You’re Never Weird on the Internet by Felicia Day (3/5 cookies)
Felicia Day is such a nerd, and I love her for it. The book was funny in parts, a little sad and scary in others, and occasionally it did get disinteresting in a couple of portions, but I’d recommend it.
Neil Patrick Harris: Choose Your Own Autobiography by Neil Patrick Harris (4/5 cookies)
Fun and full of maaaaaagic. It might actually have been a better idea to read this as opposed to listening to it in audiobook form, but NPH narrating his own autobiography is pretty awesome.
The Shadow of the Wind by Carlos Ruiz Zafon (2/5 cookies)
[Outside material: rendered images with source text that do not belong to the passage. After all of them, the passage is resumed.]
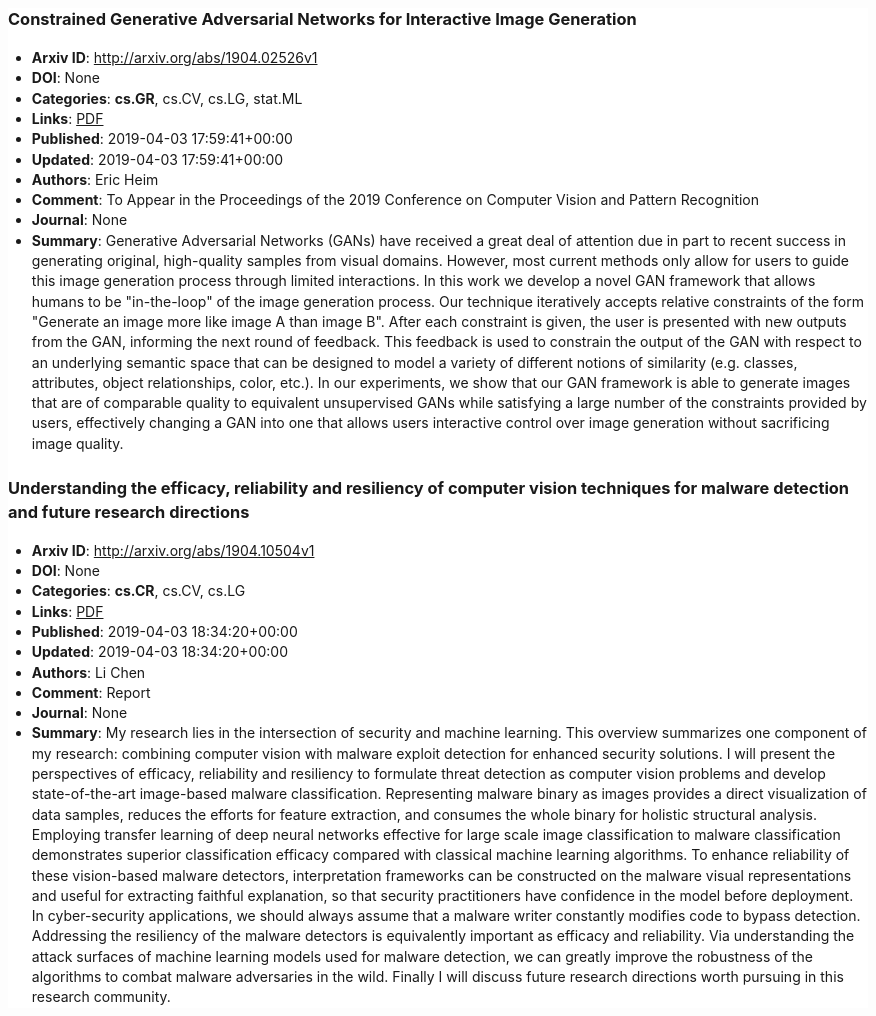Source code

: 

### Constrained Generative Adversarial Networks for Interactive Image Generation
- **Arxiv ID**: http://arxiv.org/abs/1904.02526v1
- **DOI**: None
- **Categories**: **cs.GR**, cs.CV, cs.LG, stat.ML
- **Links**: [PDF](http://arxiv.org/pdf/1904.02526v1)
- **Published**: 2019-04-03 17:59:41+00:00
- **Updated**: 2019-04-03 17:59:41+00:00
- **Authors**: Eric Heim
- **Comment**: To Appear in the Proceedings of the 2019 Conference on Computer
  Vision and Pattern Recognition
- **Journal**: None
- **Summary**: Generative Adversarial Networks (GANs) have received a great deal of attention due in part to recent success in generating original, high-quality samples from visual domains. However, most current methods only allow for users to guide this image generation process through limited interactions. In this work we develop a novel GAN framework that allows humans to be "in-the-loop" of the image generation process. Our technique iteratively accepts relative constraints of the form "Generate an image more like image A than image B". After each constraint is given, the user is presented with new outputs from the GAN, informing the next round of feedback. This feedback is used to constrain the output of the GAN with respect to an underlying semantic space that can be designed to model a variety of different notions of similarity (e.g. classes, attributes, object relationships, color, etc.). In our experiments, we show that our GAN framework is able to generate images that are of comparable quality to equivalent unsupervised GANs while satisfying a large number of the constraints provided by users, effectively changing a GAN into one that allows users interactive control over image generation without sacrificing image quality.



### Understanding the efficacy, reliability and resiliency of computer vision techniques for malware detection and future research directions
- **Arxiv ID**: http://arxiv.org/abs/1904.10504v1
- **DOI**: None
- **Categories**: **cs.CR**, cs.CV, cs.LG
- **Links**: [PDF](http://arxiv.org/pdf/1904.10504v1)
- **Published**: 2019-04-03 18:34:20+00:00
- **Updated**: 2019-04-03 18:34:20+00:00
- **Authors**: Li Chen
- **Comment**: Report
- **Journal**: None
- **Summary**: My research lies in the intersection of security and machine learning. This overview summarizes one component of my research: combining computer vision with malware exploit detection for enhanced security solutions. I will present the perspectives of efficacy, reliability and resiliency to formulate threat detection as computer vision problems and develop state-of-the-art image-based malware classification. Representing malware binary as images provides a direct visualization of data samples, reduces the efforts for feature extraction, and consumes the whole binary for holistic structural analysis. Employing transfer learning of deep neural networks effective for large scale image classification to malware classification demonstrates superior classification efficacy compared with classical machine learning algorithms. To enhance reliability of these vision-based malware detectors, interpretation frameworks can be constructed on the malware visual representations and useful for extracting faithful explanation, so that security practitioners have confidence in the model before deployment. In cyber-security applications, we should always assume that a malware writer constantly modifies code to bypass detection. Addressing the resiliency of the malware detectors is equivalently important as efficacy and reliability. Via understanding the attack surfaces of machine learning models used for malware detection, we can greatly improve the robustness of the algorithms to combat malware adversaries in the wild. Finally I will discuss future research directions worth pursuing in this research community.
A boy discovers a book at a local bookstore and seeks to uncover the mysteries of why this book is being systematically burned across the country. The narration and description are beautifully written, though I do admit not taking to the book because I was bored with the premise and didn’t care for the characters.
Ready Player One by Ernest Cline (4/5 cookies)
Virtual reality fuuuun! I cannot wait to watch the movie, though I will admit that I don’t think I’d be able to remove Wil Wheaton as my go-to image of the book’s main character. I blame his narration of this book. Anyway, really enjoyable, especially because it does pay homage to a lot of ’80s pop culture.
Rebel Belle by Rachel Hawkins (3/5 cookies)
A southern belle gains super-strength and combat skills in order to protect her most hated high school rival. That’s going to go down in so many ways, but it was definitely a fun romp in the modern, but still traditional South. It helped that the narrator had a lovely Southern accent.
The Wrath & the Dawn by Renee Ahdieh (4/5 cookies)
I probably rated this a little lower than I should have. I haven’t read the first book on hard copy, but this audiobook compelled me to read its sequel because Ahdieh writes so prettily! Definitely recommend The Wrath & the Dawn and The Rose & the Dagger to read in both paper and audiobook form.